If you cannot itemize, the standard deduction for 2022 is $25,900 for married taxpayers, $19,400 for heads of household and $12,950 for single filers. Those numbers are increasing significantly to $27,700 (married), $20,800 (head of household) and $13,850 (single) for 2023.


Additionally, retirees may wish to contribute any remaining Required Minimum Distributions (RMDs) from their retirement accounts directly to charity.
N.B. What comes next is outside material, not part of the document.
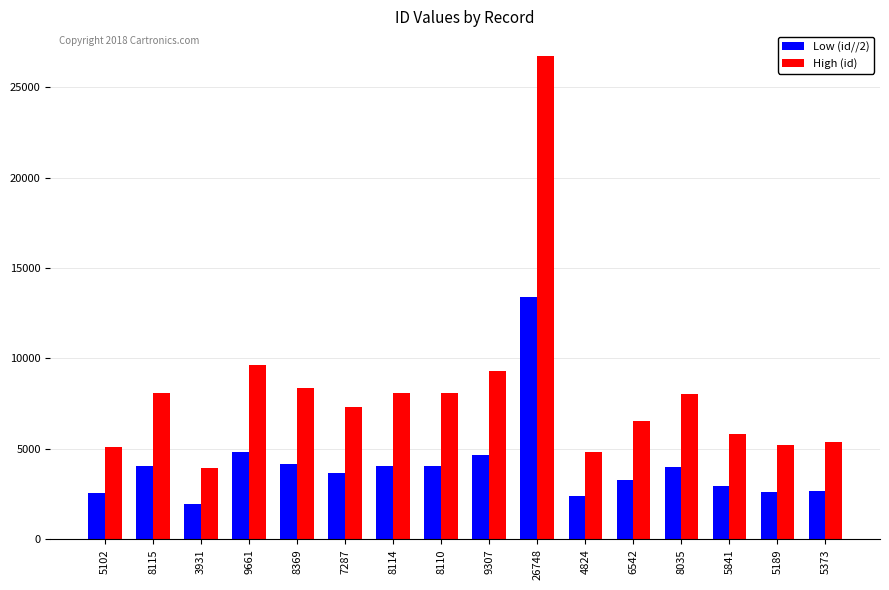

At which label does High (id) reach its minimum?

3931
This avoids claiming the income while simultaneously taking advantage of tax benefits for charitable deductions.


You may also increase contributions to your retirement account such as an Individual Retirement Account with a $6,500 limit (plus another $1,000 if you are over 50) or 401(k) or 403(b) through your employer with a $20,500 limit (plus another $6,500 if you are over 50) to boost your savings and reduce your taxable income.


Consider prepaying college tuition if you are eligible to take advantage of benefits such as the American Opportunity Credit or the Lifetime Learning Credit.


You may also wish to sell stock investments that have realized significant losses, especially if you have capital gains that you’d like to shelter from tax. While federal tax law limits capital losses to $3,000 per year for married filers ($1,500 for singles), they can be carried forward to future years or used to offset gains. Alabama does not limit such losses, so that is an added benefit.